Skiclub Dübendorf hat sich aufgelöst
Hochleistungs-Sessellifte, planierte Skipisten, wärmeregulierende Funktionskleidung und Skier, die fast von alleine fahren: Das alles gab es noch nicht, als der Skiclub Dübendorf gegründet wurde. Das war 1934. Damals fuhren die Dübendorfer Skipioniere am Samstag nach Feierabend mit dem Zug nach Flums, stiegen zwei Stunden hinauf zur Skihütte, wo erst einmal eingeheizt und gekocht wurde. Am Sonntagmorgen ging es mit Fellen hinauf in Richtung Gipfel, erst dann konnte die lange Abfahrt genossen werden. So schreibt es Ferdinand Schäfer in einem kurzen Rückblick auf die Geschichte des Vereins.
Schäfer ist der letzte Präsident des Skiclubs Dübendorf, oder besser war, denn der Verein wurde letzte Woche von den 42 anwesenden Mitgliedern an der Generalversammlung offiziell aufgelöst. «Einstimmig», wie Schäfer sagt. Dabei gehörte der Skiclub in seinen besten Zeiten mit bis zu 150 Mitgliedern zu den grössten Dübendorfer Vereinen. «Wir führten Skitouren durch, es gab Skirennen und im Februar war das Clubhaus Sunneschy in Flumserberg eine Woche nur für Mitglieder reserviert. Dann fuhren die Dübendorfer mit zwei Cars zusammen in die Berge.»
Immer weniger Freiwillige
Doch schliesslich ereilte den Skiclub das gleiche Schicksal wie viele andere Vereine auch: Die Mitglieder wurden älter, es kamen keine Jungen nach. Dazu kam, dass die Skigebiete immer besser individuell mit dem Auto erreichbar waren und das Clubhaus damit an Bedeutung verlor. «Es war auch immer schwieriger, Freiwillige für den Frondienst zu finden», erinnert sich Schäfer. Moos vom Dach kratzen, Holz spalten, die Zufahrtsstrasse instand halten: All das wurde mit zunehmendem Alter der Mitglieder auch nicht leichter.
«Für weitere Treffen braucht es ja keinen Verein.»

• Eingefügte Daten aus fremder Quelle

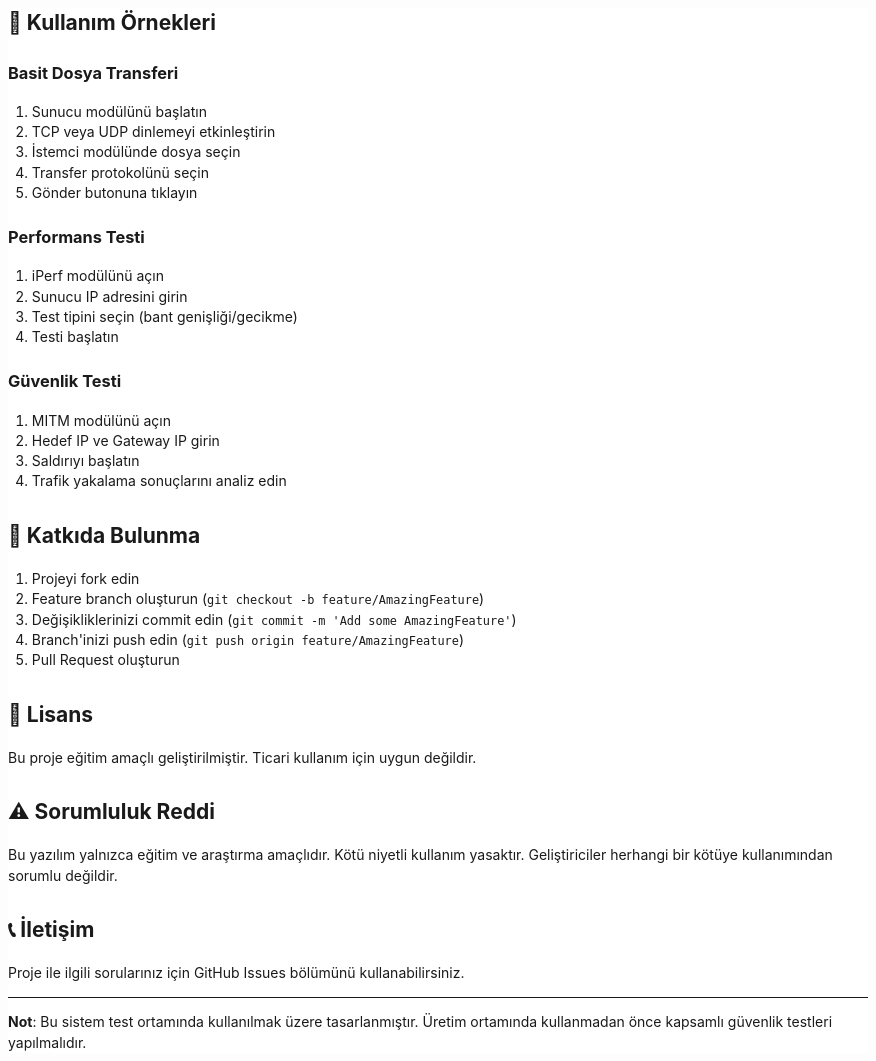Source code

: ## 📝 Kullanım Örnekleri

### Basit Dosya Transferi
1. Sunucu modülünü başlatın
2. TCP veya UDP dinlemeyi etkinleştirin
3. İstemci modülünde dosya seçin
4. Transfer protokolünü seçin
5. Gönder butonuna tıklayın

### Performans Testi
1. iPerf modülünü açın
2. Sunucu IP adresini girin
3. Test tipini seçin (bant genişliği/gecikme)
4. Testi başlatın

### Güvenlik Testi
1. MITM modülünü açın
2. Hedef IP ve Gateway IP girin
3. Saldırıyı başlatın
4. Trafik yakalama sonuçlarını analiz edin

## 🤝 Katkıda Bulunma

1. Projeyi fork edin
2. Feature branch oluşturun (`git checkout -b feature/AmazingFeature`)
3. Değişikliklerinizi commit edin (`git commit -m 'Add some AmazingFeature'`)
4. Branch'inizi push edin (`git push origin feature/AmazingFeature`)
5. Pull Request oluşturun

## 📄 Lisans

Bu proje eğitim amaçlı geliştirilmiştir. Ticari kullanım için uygun değildir.

## ⚠️ Sorumluluk Reddi

Bu yazılım yalnızca eğitim ve araştırma amaçlıdır. Kötü niyetli kullanım yasaktır. Geliştiriciler herhangi bir kötüye kullanımından sorumlu değildir.

## 📞 İletişim

Proje ile ilgili sorularınız için GitHub Issues bölümünü kullanabilirsiniz.

---

**Not**: Bu sistem test ortamında kullanılmak üzere tasarlanmıştır. Üretim ortamında kullanmadan önce kapsamlı güvenlik testleri yapılmalıdır.
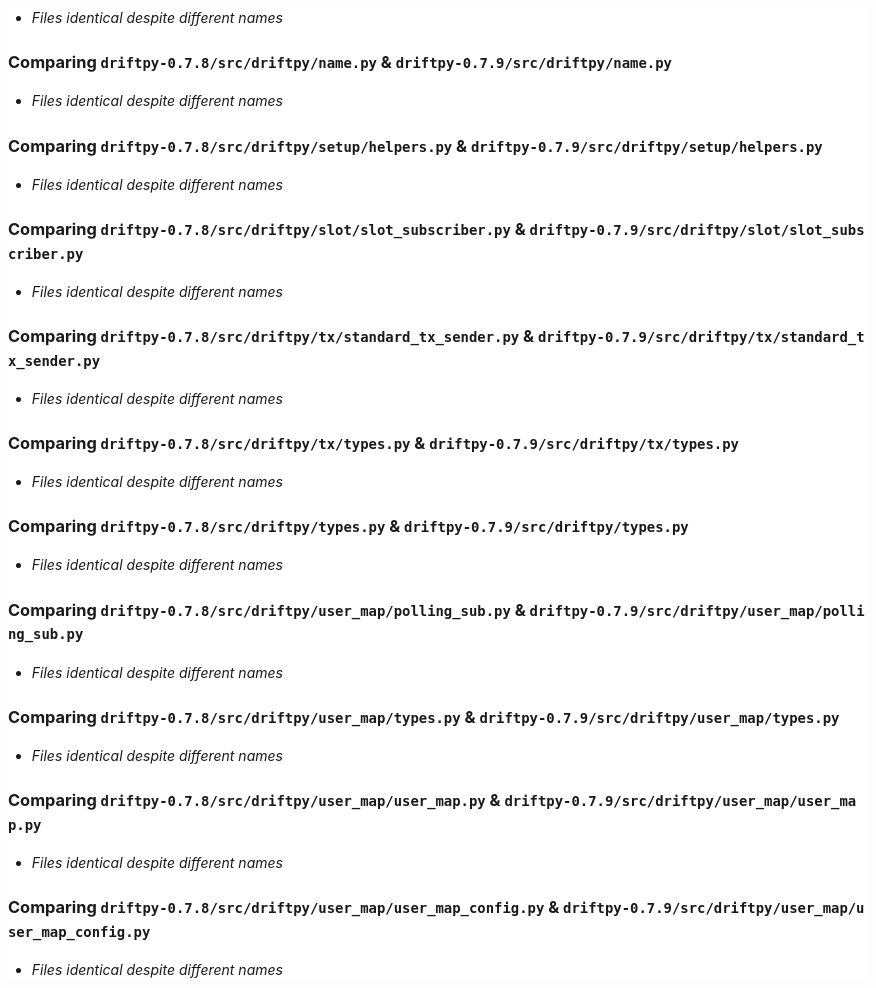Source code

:  * *Files identical despite different names*

### Comparing `driftpy-0.7.8/src/driftpy/name.py` & `driftpy-0.7.9/src/driftpy/name.py`

 * *Files identical despite different names*

### Comparing `driftpy-0.7.8/src/driftpy/setup/helpers.py` & `driftpy-0.7.9/src/driftpy/setup/helpers.py`

 * *Files identical despite different names*

### Comparing `driftpy-0.7.8/src/driftpy/slot/slot_subscriber.py` & `driftpy-0.7.9/src/driftpy/slot/slot_subscriber.py`

 * *Files identical despite different names*

### Comparing `driftpy-0.7.8/src/driftpy/tx/standard_tx_sender.py` & `driftpy-0.7.9/src/driftpy/tx/standard_tx_sender.py`

 * *Files identical despite different names*

### Comparing `driftpy-0.7.8/src/driftpy/tx/types.py` & `driftpy-0.7.9/src/driftpy/tx/types.py`

 * *Files identical despite different names*

### Comparing `driftpy-0.7.8/src/driftpy/types.py` & `driftpy-0.7.9/src/driftpy/types.py`

 * *Files identical despite different names*

### Comparing `driftpy-0.7.8/src/driftpy/user_map/polling_sub.py` & `driftpy-0.7.9/src/driftpy/user_map/polling_sub.py`

 * *Files identical despite different names*

### Comparing `driftpy-0.7.8/src/driftpy/user_map/types.py` & `driftpy-0.7.9/src/driftpy/user_map/types.py`

 * *Files identical despite different names*

### Comparing `driftpy-0.7.8/src/driftpy/user_map/user_map.py` & `driftpy-0.7.9/src/driftpy/user_map/user_map.py`

 * *Files identical despite different names*

### Comparing `driftpy-0.7.8/src/driftpy/user_map/user_map_config.py` & `driftpy-0.7.9/src/driftpy/user_map/user_map_config.py`

 * *Files identical despite different names*
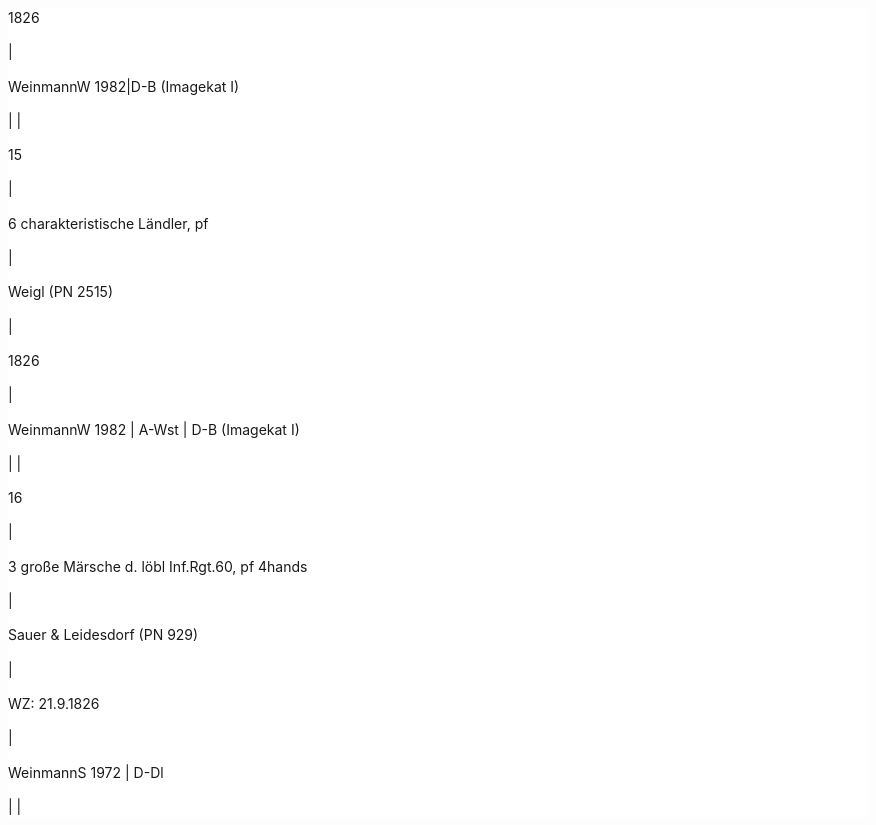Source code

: 1826

|

WeinmannW 1982|D-B (Imagekat I)

|
|

15

|

6 charakteristische Ländler, pf

|

Weigl (PN 2515)

|

1826

|

WeinmannW 1982 | A-Wst | D-B (Imagekat I)

|
|

16

|

3 große Märsche d. löbl Inf.Rgt.60, pf 4hands

|

Sauer & Leidesdorf (PN 929)

|

WZ: 21.9.1826

|

WeinmannS 1972 | D-Dl

|
|
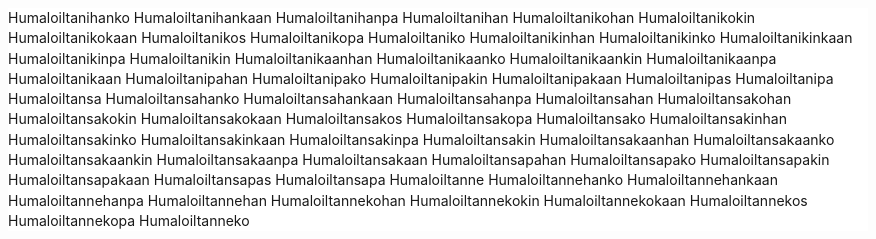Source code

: Humaloiltanihanko
Humaloiltanihankaan
Humaloiltanihanpa
Humaloiltanihan
Humaloiltanikohan
Humaloiltanikokin
Humaloiltanikokaan
Humaloiltanikos
Humaloiltanikopa
Humaloiltaniko
Humaloiltanikinhan
Humaloiltanikinko
Humaloiltanikinkaan
Humaloiltanikinpa
Humaloiltanikin
Humaloiltanikaanhan
Humaloiltanikaanko
Humaloiltanikaankin
Humaloiltanikaanpa
Humaloiltanikaan
Humaloiltanipahan
Humaloiltanipako
Humaloiltanipakin
Humaloiltanipakaan
Humaloiltanipas
Humaloiltanipa
Humaloiltansa
Humaloiltansahanko
Humaloiltansahankaan
Humaloiltansahanpa
Humaloiltansahan
Humaloiltansakohan
Humaloiltansakokin
Humaloiltansakokaan
Humaloiltansakos
Humaloiltansakopa
Humaloiltansako
Humaloiltansakinhan
Humaloiltansakinko
Humaloiltansakinkaan
Humaloiltansakinpa
Humaloiltansakin
Humaloiltansakaanhan
Humaloiltansakaanko
Humaloiltansakaankin
Humaloiltansakaanpa
Humaloiltansakaan
Humaloiltansapahan
Humaloiltansapako
Humaloiltansapakin
Humaloiltansapakaan
Humaloiltansapas
Humaloiltansapa
Humaloiltanne
Humaloiltannehanko
Humaloiltannehankaan
Humaloiltannehanpa
Humaloiltannehan
Humaloiltannekohan
Humaloiltannekokin
Humaloiltannekokaan
Humaloiltannekos
Humaloiltannekopa
Humaloiltanneko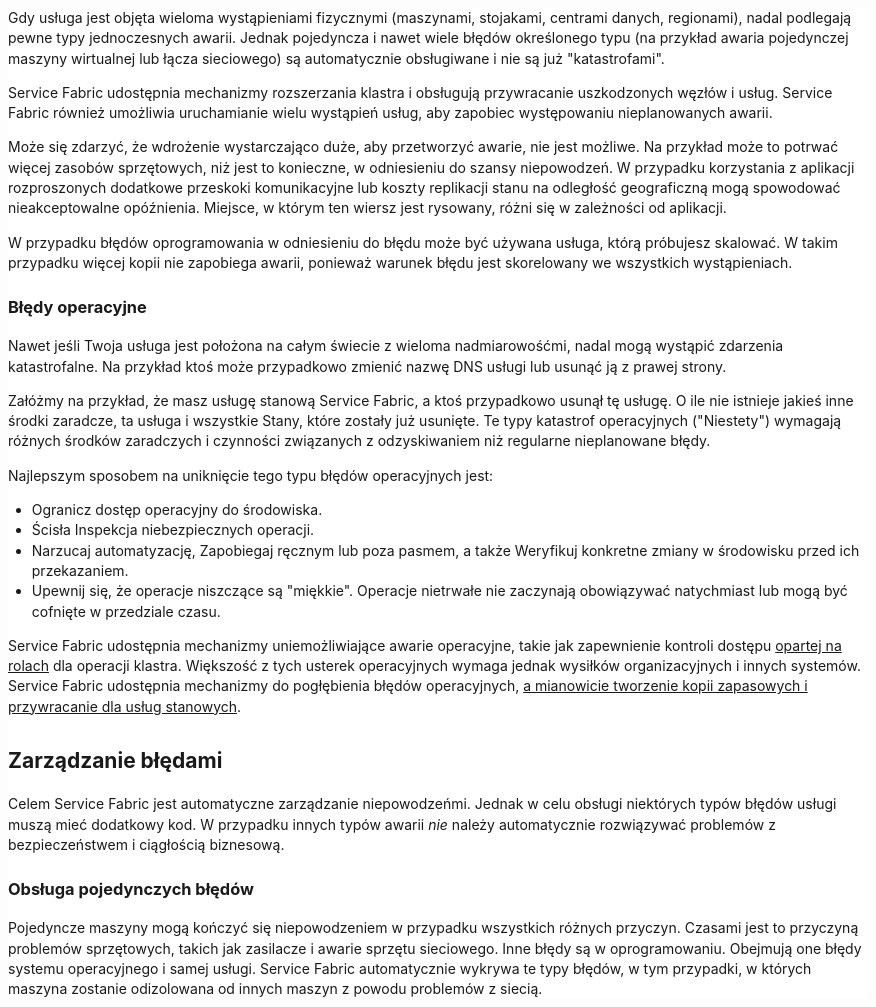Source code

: Gdy usługa jest objęta wieloma wystąpieniami fizycznymi (maszynami, stojakami, centrami danych, regionami), nadal podlegają pewne typy jednoczesnych awarii. Jednak pojedyncza i nawet wiele błędów określonego typu (na przykład awaria pojedynczej maszyny wirtualnej lub łącza sieciowego) są automatycznie obsługiwane i nie są już "katastrofami". 

Service Fabric udostępnia mechanizmy rozszerzania klastra i obsługują przywracanie uszkodzonych węzłów i usług. Service Fabric również umożliwia uruchamianie wielu wystąpień usług, aby zapobiec występowaniu nieplanowanych awarii.

Może się zdarzyć, że wdrożenie wystarczająco duże, aby przetworzyć awarie, nie jest możliwe. Na przykład może to potrwać więcej zasobów sprzętowych, niż jest to konieczne, w odniesieniu do szansy niepowodzeń. W przypadku korzystania z aplikacji rozproszonych dodatkowe przeskoki komunikacyjne lub koszty replikacji stanu na odległość geograficzną mogą spowodować nieakceptowalne opóźnienia. Miejsce, w którym ten wiersz jest rysowany, różni się w zależności od aplikacji. 

W przypadku błędów oprogramowania w odniesieniu do błędu może być używana usługa, którą próbujesz skalować. W takim przypadku więcej kopii nie zapobiega awarii, ponieważ warunek błędu jest skorelowany we wszystkich wystąpieniach.

### <a name="operational-faults"></a>Błędy operacyjne
Nawet jeśli Twoja usługa jest położona na całym świecie z wieloma nadmiarowośćmi, nadal mogą wystąpić zdarzenia katastrofalne. Na przykład ktoś może przypadkowo zmienić nazwę DNS usługi lub usunąć ją z prawej strony. 

Załóżmy na przykład, że masz usługę stanową Service Fabric, a ktoś przypadkowo usunął tę usługę. O ile nie istnieje jakieś inne środki zaradcze, ta usługa i wszystkie Stany, które zostały już usunięte. Te typy katastrof operacyjnych ("Niestety") wymagają różnych środków zaradczych i czynności związanych z odzyskiwaniem niż regularne nieplanowane błędy. 

Najlepszym sposobem na uniknięcie tego typu błędów operacyjnych jest:
- Ogranicz dostęp operacyjny do środowiska.
- Ścisła Inspekcja niebezpiecznych operacji.
- Narzucaj automatyzację, Zapobiegaj ręcznym lub poza pasmem, a także Weryfikuj konkretne zmiany w środowisku przed ich przekazaniem.
- Upewnij się, że operacje niszczące są "miękkie". Operacje nietrwałe nie zaczynają obowiązywać natychmiast lub mogą być cofnięte w przedziale czasu.

Service Fabric udostępnia mechanizmy uniemożliwiające awarie operacyjne, takie jak zapewnienie kontroli dostępu [opartej na rolach](service-fabric-cluster-security-roles.md) dla operacji klastra. Większość z tych usterek operacyjnych wymaga jednak wysiłków organizacyjnych i innych systemów. Service Fabric udostępnia mechanizmy do pogłębienia błędów operacyjnych, [a mianowicie tworzenie kopii zapasowych i przywracanie dla usług stanowych](service-fabric-backuprestoreservice-quickstart-azurecluster.md).

## <a name="managing-failures"></a>Zarządzanie błędami
Celem Service Fabric jest automatyczne zarządzanie niepowodzeńmi. Jednak w celu obsługi niektórych typów błędów usługi muszą mieć dodatkowy kod. W przypadku innych typów awarii _nie_ należy automatycznie rozwiązywać problemów z bezpieczeństwem i ciągłością biznesową. 

### <a name="handling-single-failures"></a>Obsługa pojedynczych błędów
Pojedyncze maszyny mogą kończyć się niepowodzeniem w przypadku wszystkich różnych przyczyn. Czasami jest to przyczyną problemów sprzętowych, takich jak zasilacze i awarie sprzętu sieciowego. Inne błędy są w oprogramowaniu. Obejmują one błędy systemu operacyjnego i samej usługi. Service Fabric automatycznie wykrywa te typy błędów, w tym przypadki, w których maszyna zostanie odizolowana od innych maszyn z powodu problemów z siecią.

Ferdinand Schäfer, letzter Präsident des Skiclubs
«Deshalb entschieden wir im Jahr 2009, das Clubhaus zu verkaufen», sagt Schäfer. Kein einfacher Schritt, denn das Haus war der Mittelpunkt des Vereinslebens. Und es war auch klar, dass es nach dem Verkauf nur noch eine Frage der Zeit sein würde, bis sich der Club auflöst. So wurde in den Statuten festgeschrieben, dass keine neuen Mitglieder aufgenommen werden, denn der Geldsegen sollte nur denjenigen zugutekommen, die den Verein mit aufgebaut hatten.
Treffen sollen bleiben
Fortan wurden die geselligen Anlässe nicht mehr von den Mitgliedern, sondern aus der Clubkasse bezahlt. «Das Vereinsleben blühte richtig auf», sagt Schäfer mit einem Schmunzeln. Gleichzeitig erhielt der Verein Kiwila, der Dübendorfer Kindern und Jugendlichen eine Wintersportwoche ermöglicht, jährlich Zuwendungen. Und es reichte sogar noch für eine schöne Flusskreuzfahrt in Holland und Belgien.
Dass es den Verein offiziell nicht mehr gibt, heisst aber nicht automatisch, dass sich die Mitglieder nicht mehr treffen werden. «Wir führen den Stamm am ersten Donnerstag im Monat weiter», sagt Schäfer. Und auch die sogenannte Chrüter-Tour – gemeint ist das Getränk – im Januar auf der Alp Scheidegg will man aufrechterhalten. Schäfer: «Dafür braucht es ja keinen Verein.»